The local councils for Brighton & Hove and Barnsley have announced plans to axe adverts promoting food and drink high in fat, sugar and salt (HFSS) on council-owned sites to tackle obesity.
In Brighton, the Local Authority has proposed to ban the advertising of junk food on council-owned bus shelters and billboards, while in Barnsley, companies will not be allowed to advertise HFSS products in spaces like libraries and museums.
Some of the products which come under the ban include foods like chocolate, cakes, sweets, burgers, pizzas, and soft drinks.
In April 2022, an audit revealed 7-8% of adverts on bus shelters in the Brighton & Hove region promoted HFSS foods.
All bus shelters in Brighton & Hove are owned by the local council, and adverts have often been sold on billboards.
Recent figures released by the BBC’s Local Democracy Reporting Service (LDRS) have also shown the number of 11-year-olds in the region who classify either as overweight or obese has increased from 30 to 34% in the last 12 months.

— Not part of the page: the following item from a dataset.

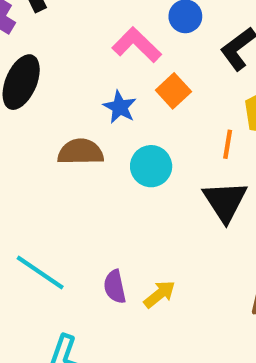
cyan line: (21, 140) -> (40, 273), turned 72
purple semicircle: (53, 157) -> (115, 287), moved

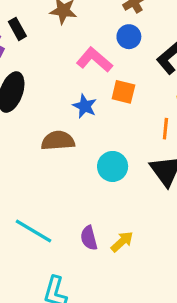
orange square: (173, 91) -> (123, 92), turned -30
cyan circle: (151, 166) -> (113, 166), moved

In Barnsley, one in three children in their final year of primary school and two in three adults are overweight or obese.
The charity Sustain will work with Barnsley Council to implement the ban, while Brighton’s proposal will be brought before the council’s Adult Social Care and Public Health Sub-Committee next week, where councillors will be asked to approve it.
Other Local Authorities have also introduced their own rules targeting HFSS advertising. At the start of 2019, junk food adverts were removed from the Transport for London network which resulted in Londoners buying fewer HFSS food and drinks, according to a recent study.
In 2021, Bristol also brought in an advertising ban for junk food as well as alcohol, gambling, and payday loans, making it the first city to introduce a wide-ranging advertising ban in the UK.
The Government had originally planned to implement legislation this October, preventing shops from offering multi-buy deals on HFSS foods, as well as introducing a pre-watershed advertising ban. In May howevever, it announced a delay to the law due to “an unprecendented global economic situation”.